Need for more protection

Fish plant workers said they paid much higher rents than those in the agriculture sector, which is a much more regulated stream in the Temporary Foreign Worker Program.

Some workers also described their jobs as “tiring, repetitive and dangerous,” citing long hours, a lack of training and the tedium of doing the same thing for hours.

“People felt overworked, working days were long, and wages were stagnant and low. They would work between 10 and 18 hours a day, many working seven days per week,” the report says, adding that this generally occurred during the peak lobster season. That work involved cleaning and sorting live lobster; packing lobster meat; and, cleaning and re-assembling the processing machines.
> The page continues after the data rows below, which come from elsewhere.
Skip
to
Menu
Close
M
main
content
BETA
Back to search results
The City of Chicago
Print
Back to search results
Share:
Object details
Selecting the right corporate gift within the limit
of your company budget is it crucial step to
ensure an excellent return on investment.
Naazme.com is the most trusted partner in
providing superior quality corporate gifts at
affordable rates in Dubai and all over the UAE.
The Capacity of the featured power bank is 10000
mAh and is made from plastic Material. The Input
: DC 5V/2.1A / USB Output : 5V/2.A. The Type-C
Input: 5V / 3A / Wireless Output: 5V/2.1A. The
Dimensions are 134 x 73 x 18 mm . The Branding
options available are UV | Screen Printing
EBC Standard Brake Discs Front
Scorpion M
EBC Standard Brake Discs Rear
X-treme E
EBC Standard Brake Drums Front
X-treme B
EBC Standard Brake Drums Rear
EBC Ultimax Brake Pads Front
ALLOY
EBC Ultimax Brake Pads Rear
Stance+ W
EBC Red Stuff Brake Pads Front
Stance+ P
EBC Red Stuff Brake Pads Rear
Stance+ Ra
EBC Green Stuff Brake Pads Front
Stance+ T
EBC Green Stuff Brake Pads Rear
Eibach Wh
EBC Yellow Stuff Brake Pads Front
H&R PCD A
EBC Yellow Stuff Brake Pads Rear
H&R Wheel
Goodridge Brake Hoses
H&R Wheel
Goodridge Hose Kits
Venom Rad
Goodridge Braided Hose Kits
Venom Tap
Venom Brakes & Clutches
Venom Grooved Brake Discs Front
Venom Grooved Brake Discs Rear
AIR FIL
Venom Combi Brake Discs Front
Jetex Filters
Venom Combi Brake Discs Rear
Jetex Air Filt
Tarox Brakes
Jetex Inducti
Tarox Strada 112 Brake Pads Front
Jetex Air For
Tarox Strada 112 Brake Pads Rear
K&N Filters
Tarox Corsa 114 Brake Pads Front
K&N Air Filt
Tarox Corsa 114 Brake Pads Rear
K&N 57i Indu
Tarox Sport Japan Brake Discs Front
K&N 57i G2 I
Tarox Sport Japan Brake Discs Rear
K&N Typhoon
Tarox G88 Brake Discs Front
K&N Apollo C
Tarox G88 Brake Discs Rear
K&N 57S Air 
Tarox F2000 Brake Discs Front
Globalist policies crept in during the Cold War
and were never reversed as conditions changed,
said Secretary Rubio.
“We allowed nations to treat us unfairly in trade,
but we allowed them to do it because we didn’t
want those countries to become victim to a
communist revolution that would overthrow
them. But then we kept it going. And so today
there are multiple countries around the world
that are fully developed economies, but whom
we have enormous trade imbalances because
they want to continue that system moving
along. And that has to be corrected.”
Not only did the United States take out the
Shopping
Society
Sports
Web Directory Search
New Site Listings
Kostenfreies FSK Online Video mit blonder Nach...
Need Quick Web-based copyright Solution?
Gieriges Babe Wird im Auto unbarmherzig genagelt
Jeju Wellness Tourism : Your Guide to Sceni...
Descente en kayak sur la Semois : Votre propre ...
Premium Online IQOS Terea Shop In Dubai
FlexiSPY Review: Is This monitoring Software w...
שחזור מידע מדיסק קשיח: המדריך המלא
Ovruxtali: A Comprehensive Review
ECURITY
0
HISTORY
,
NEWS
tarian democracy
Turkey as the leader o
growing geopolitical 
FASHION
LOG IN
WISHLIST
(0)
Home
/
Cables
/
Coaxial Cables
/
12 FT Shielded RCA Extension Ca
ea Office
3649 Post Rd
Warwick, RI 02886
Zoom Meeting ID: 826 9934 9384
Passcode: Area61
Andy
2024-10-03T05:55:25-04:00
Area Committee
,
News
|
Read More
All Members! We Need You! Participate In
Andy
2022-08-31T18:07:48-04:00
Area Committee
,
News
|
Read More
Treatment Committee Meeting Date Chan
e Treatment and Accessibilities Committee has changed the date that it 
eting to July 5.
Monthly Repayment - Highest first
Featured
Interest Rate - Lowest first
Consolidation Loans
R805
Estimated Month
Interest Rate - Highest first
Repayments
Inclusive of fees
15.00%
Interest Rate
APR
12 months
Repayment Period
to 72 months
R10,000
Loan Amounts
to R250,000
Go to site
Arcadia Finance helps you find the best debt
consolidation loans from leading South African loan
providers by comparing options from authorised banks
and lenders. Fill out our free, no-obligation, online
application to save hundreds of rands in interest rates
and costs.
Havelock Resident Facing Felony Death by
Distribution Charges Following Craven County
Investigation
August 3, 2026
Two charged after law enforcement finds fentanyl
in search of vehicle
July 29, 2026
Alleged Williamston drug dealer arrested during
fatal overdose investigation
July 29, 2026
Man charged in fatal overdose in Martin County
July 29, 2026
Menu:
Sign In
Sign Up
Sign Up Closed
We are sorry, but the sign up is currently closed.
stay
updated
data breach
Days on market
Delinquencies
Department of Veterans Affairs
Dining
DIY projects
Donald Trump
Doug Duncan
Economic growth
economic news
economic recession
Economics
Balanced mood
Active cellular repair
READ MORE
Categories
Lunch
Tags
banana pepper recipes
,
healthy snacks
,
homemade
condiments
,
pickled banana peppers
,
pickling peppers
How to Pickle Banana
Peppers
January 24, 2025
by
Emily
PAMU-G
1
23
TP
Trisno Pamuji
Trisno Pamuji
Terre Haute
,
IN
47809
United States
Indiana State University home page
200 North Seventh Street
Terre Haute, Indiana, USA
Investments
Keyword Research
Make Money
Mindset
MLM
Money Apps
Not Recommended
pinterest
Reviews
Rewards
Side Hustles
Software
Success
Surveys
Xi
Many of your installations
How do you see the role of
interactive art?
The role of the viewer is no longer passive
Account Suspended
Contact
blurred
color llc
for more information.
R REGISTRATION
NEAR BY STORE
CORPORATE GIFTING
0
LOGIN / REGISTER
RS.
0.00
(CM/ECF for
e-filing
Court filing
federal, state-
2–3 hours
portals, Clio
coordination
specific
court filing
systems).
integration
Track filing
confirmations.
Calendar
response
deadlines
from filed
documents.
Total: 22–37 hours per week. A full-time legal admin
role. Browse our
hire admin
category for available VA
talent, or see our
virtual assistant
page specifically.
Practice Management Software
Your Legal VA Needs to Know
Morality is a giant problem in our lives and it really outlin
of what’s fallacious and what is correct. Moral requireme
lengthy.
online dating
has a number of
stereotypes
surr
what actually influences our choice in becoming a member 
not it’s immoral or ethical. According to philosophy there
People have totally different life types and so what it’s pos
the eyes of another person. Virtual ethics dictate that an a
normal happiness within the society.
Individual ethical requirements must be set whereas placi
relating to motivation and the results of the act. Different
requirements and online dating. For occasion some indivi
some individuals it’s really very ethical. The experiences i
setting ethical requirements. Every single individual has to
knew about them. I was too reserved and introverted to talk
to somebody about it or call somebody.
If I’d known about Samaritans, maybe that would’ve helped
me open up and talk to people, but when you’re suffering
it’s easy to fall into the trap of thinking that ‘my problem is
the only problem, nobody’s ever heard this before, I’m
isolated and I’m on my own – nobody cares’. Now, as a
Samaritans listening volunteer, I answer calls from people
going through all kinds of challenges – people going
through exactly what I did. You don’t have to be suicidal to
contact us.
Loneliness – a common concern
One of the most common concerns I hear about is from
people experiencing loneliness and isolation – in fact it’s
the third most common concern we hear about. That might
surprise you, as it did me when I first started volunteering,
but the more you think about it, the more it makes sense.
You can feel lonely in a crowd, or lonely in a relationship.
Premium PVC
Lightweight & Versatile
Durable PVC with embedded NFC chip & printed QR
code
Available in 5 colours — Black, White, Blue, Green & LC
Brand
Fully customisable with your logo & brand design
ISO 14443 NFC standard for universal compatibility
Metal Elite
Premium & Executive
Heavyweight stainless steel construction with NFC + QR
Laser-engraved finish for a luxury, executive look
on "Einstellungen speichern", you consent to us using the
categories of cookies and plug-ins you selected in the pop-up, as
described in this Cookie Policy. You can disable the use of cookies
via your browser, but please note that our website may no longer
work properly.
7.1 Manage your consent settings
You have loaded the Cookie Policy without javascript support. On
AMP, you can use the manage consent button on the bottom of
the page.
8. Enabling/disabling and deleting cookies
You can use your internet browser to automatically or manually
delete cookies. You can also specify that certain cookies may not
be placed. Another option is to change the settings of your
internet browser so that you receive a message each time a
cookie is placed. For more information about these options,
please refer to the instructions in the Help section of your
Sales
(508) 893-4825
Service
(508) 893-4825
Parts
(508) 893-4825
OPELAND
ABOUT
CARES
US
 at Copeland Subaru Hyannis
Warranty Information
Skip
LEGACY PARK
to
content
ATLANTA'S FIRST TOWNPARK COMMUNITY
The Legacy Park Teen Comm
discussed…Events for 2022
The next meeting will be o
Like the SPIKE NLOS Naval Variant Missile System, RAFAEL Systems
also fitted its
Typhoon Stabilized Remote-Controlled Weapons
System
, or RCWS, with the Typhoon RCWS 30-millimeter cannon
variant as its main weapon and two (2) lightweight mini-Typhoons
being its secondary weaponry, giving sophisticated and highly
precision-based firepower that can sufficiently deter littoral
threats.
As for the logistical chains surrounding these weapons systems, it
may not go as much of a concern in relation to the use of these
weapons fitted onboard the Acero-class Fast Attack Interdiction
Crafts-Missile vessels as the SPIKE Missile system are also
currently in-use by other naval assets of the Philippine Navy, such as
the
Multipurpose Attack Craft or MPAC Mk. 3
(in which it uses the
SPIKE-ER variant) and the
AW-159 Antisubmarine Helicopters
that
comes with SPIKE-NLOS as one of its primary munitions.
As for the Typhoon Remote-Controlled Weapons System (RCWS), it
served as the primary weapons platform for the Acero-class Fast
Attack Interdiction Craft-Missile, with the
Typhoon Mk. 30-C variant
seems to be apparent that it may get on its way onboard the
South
The researchers found workers felt their employers took COVID-19 protocols seriously at their workplace and felt safe from the disease. Workers also said they received instructions about what to do if they became ill and were given adequate protective equipment at work. None of the participants contracted COVID-19.

Dr. Bejan said workers reported two instances of employers withholding their passports.  

The team included recommendations to improve the working conditions for this vulnerable population, including granting them permanent residency on arrival in Canada, requiring union representation, ending employer-specific work permits, providing provincial health cards on arrival, conducting workplace inspections and ensuring that migrant workers have access to safe, affordable and dignified housing. The results of this research also aim to ground the advocacy work conducted by Cooper Institute in support of the adoption and implementation of the proposed Temporary Foreign Worker Protection Act in P.E.I.